Material supplied
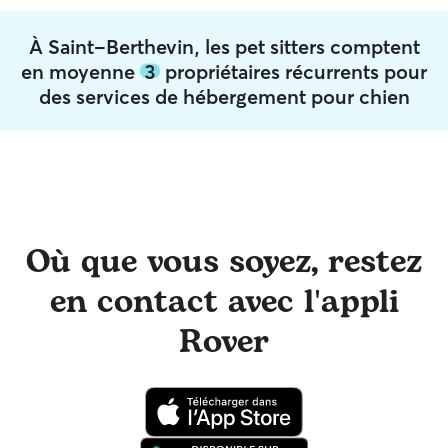
À Saint-Berthevin, les pet sitters comptent
en moyenne
3
propriétaires récurrents pour
des services de hébergement pour chien
Où que vous soyez, restez
en contact avec l'appli
Rover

Task requirements
When the word "pour" appears in a line of the listing, pull that line out.

Response to this task
propriétaires récurrents pour
des services de hébergement pour chien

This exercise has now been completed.